#17: Sales qualification

Following on from my past few articles on direct, indirect and other routes to market, it is now time to turn out attention to Sales Qualification, and why this is a key component of the sales process.

Having a Sales Qualification Process is very important. It has a number of purposes:

  1. It will help you to turn strangers in to cash in the bank.
  2. You can profile the clients you want (as opposed to merely accepting those who find you).
  3. You can weed out potential timewasters.
  4. You can weed out bad debts.

The sorts of things you would want to cover in your sales qualification would include:

  • Source of lead or referral – where did the opportunity come from? Is it from a trusted source, who you know would only pass you a qualified opportunity, or is it a less trusted resource that may be passing you a problem?
  • Potential size of transaction – if it’s huge, don’t just rub your hands together with delight; think about whether you can actually deliver or whether you would embarrass yourself if you could not cope. If it’s tiny, don’t decline out of hand; think about whether you are being tested, and if you do a good job will you get something more substantial down the line.
  • Size of company – in days gone by, the larger the company the more likely they would be there to pay you when you finish the work. But the current economic climate has indicated this is not necessarily the case. With smaller businesses you may want to check their ability to pay. There are credit checks you can do by using agencies that have access to the same databases that the banks have; they normally do debt recovery also! This is obviously for business-to-business (B2B). The credit cycle with retail clients is obviously a great deal shorter.
  • Identification of decision maker – nothing is more frustrating than pitching to the wrong person.

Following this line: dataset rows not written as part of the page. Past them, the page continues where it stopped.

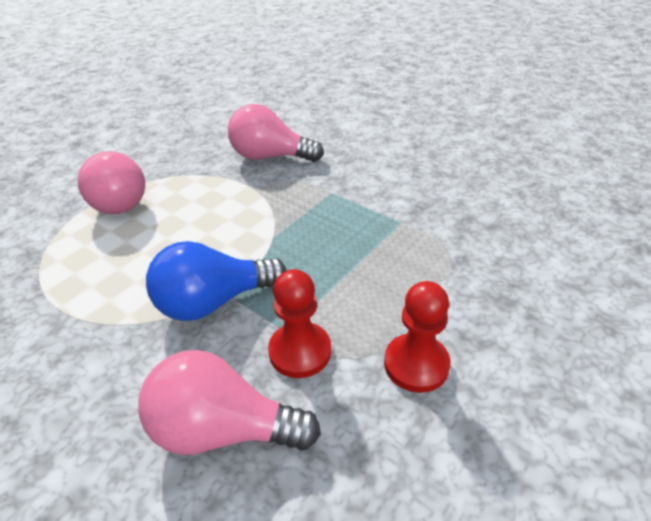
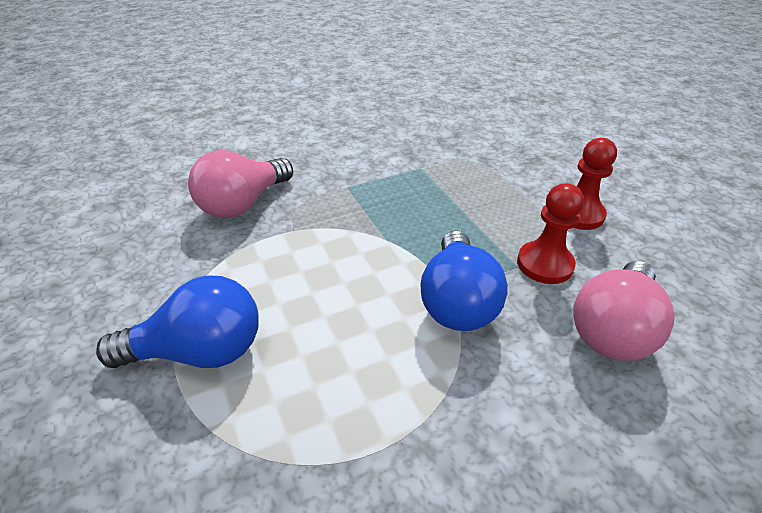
camera: 65 degrees left, 0 degrees up
(117, 201) = (199, 351): pink light bulb -> blue light bulb

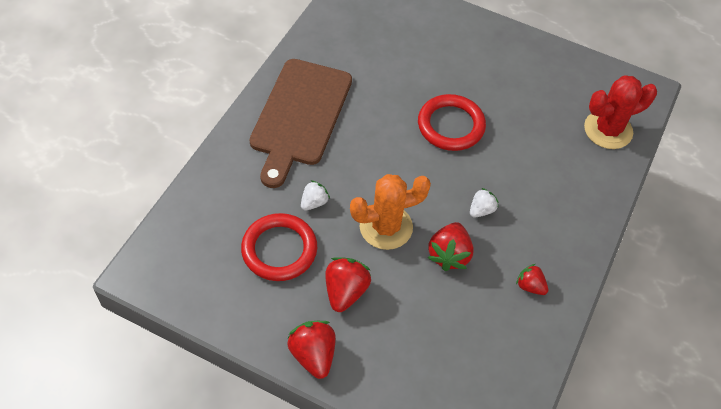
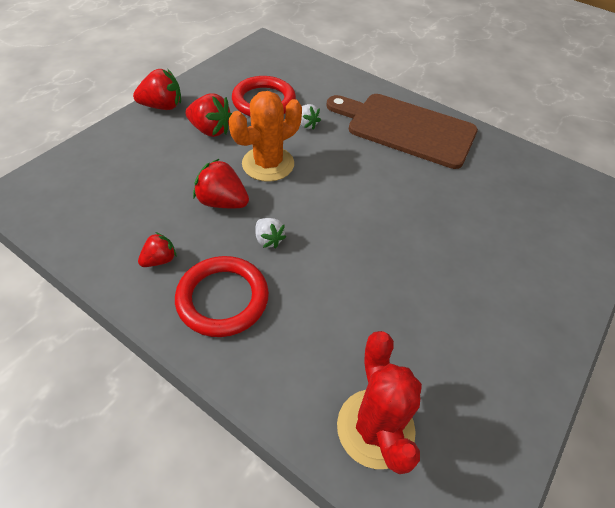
camera: 100 degrees right, 5 degrees down
(386, 227) = (268, 164): orange cactus -> orange cactus turned 60 degrees clockwise
(451, 125) = (391, 238): red ring -> red ring (222, 299)

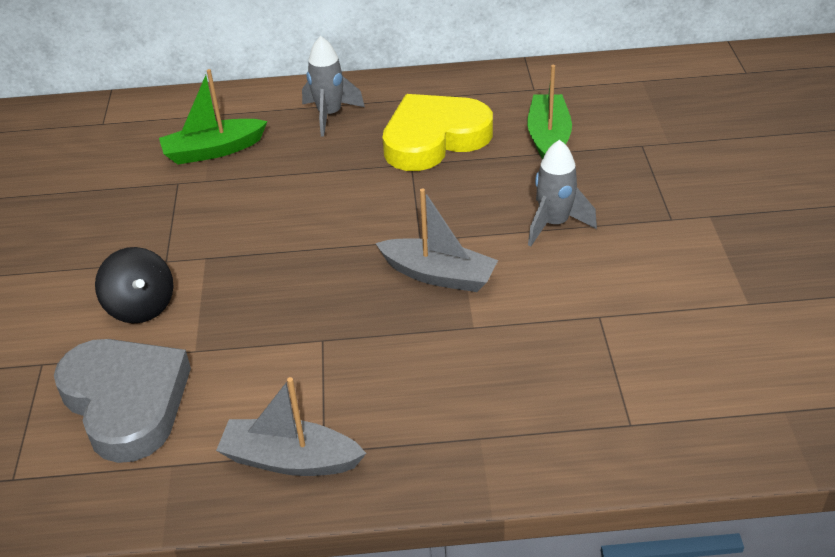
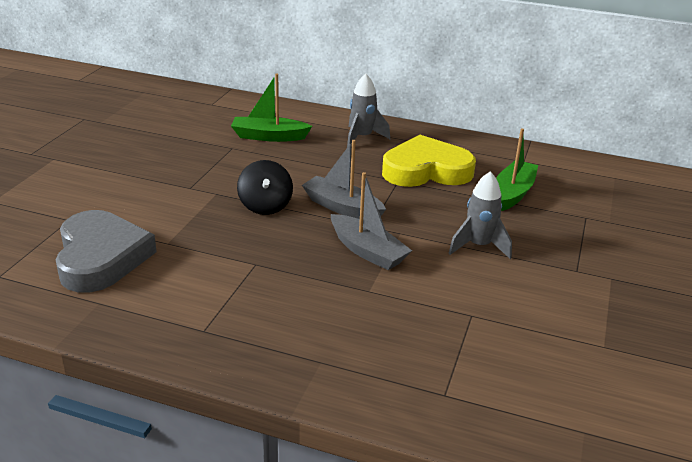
camera: 20 degrees right, 10 degrees down
(141, 306) = (154, 207): black spinning top -> black spinning top (265, 206)
(290, 460) = (177, 327): grey boat -> grey boat (342, 207)

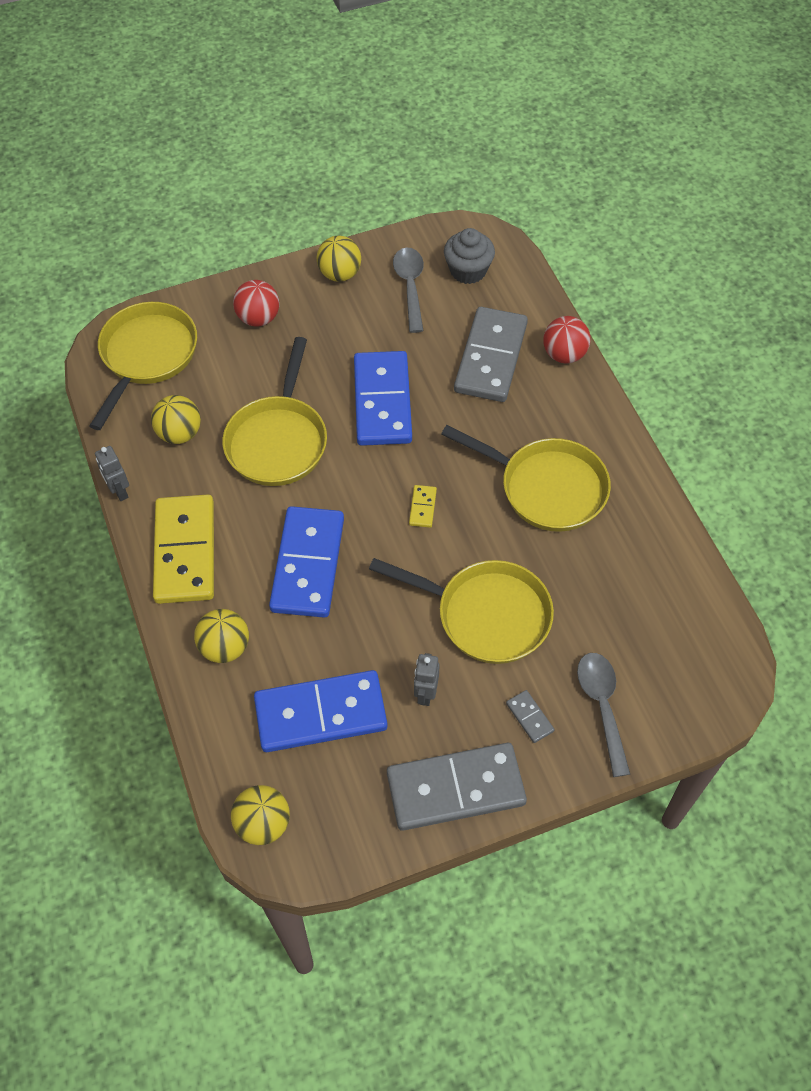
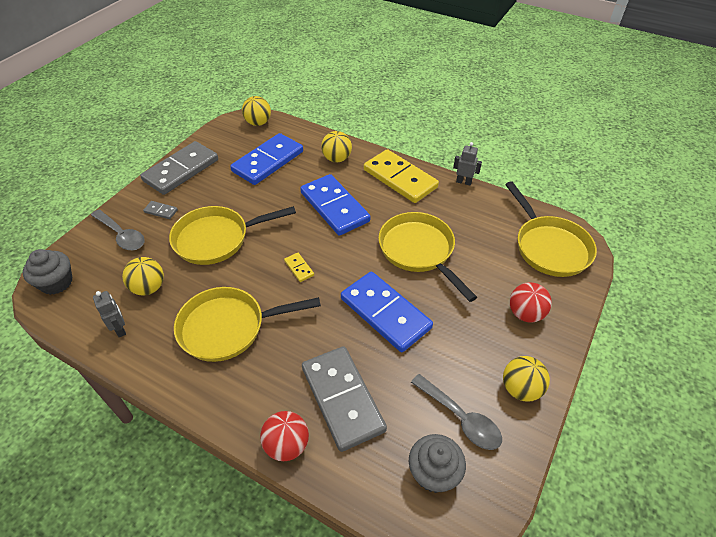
camera: 140 degrees right, 10 degrees down
(180, 433) = (474, 222): yellow ball -> yellow ball (149, 288)
(425, 693) = (223, 192): grey robot -> grey robot (120, 329)
(712, 678) = (56, 282): none -> grey cupcake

If you have identified the decision maker – that’s great, go for it. If not, can you positively influence the person who is representing your interests to give a good account of your proposition? Make sure you understand the decision-making process.
  • Identification of budget – find out if your prospect has a budget. If the prospect has not allocated a budget, then how serious are they?
  • Clarity of requirement – are you clear in your mind what the client wants and whether you can deliver it?
  • Urgency of requirement – Is this mission critical for them or not? If it’s not, then if they get busy could it cease to be important?
  • Finally, why are they talking to you? What has prompted them to contact you? Are they serious about getting a quote or are you just there to make up the numbers? If that is the case, you do not want to waste your time if there is no chance to win the business.

If you stop and think for a moment, you can begin to appreciate that, if you follow this process every time, you will have eliminated all the reasons for not wanting to sell to the prospect. Equally, the prospect has eliminated all the reasons for not wanting to buy from you! So, he or she is going to be surprised if you don’t ask for the business – but we’ll come back to that in a future article.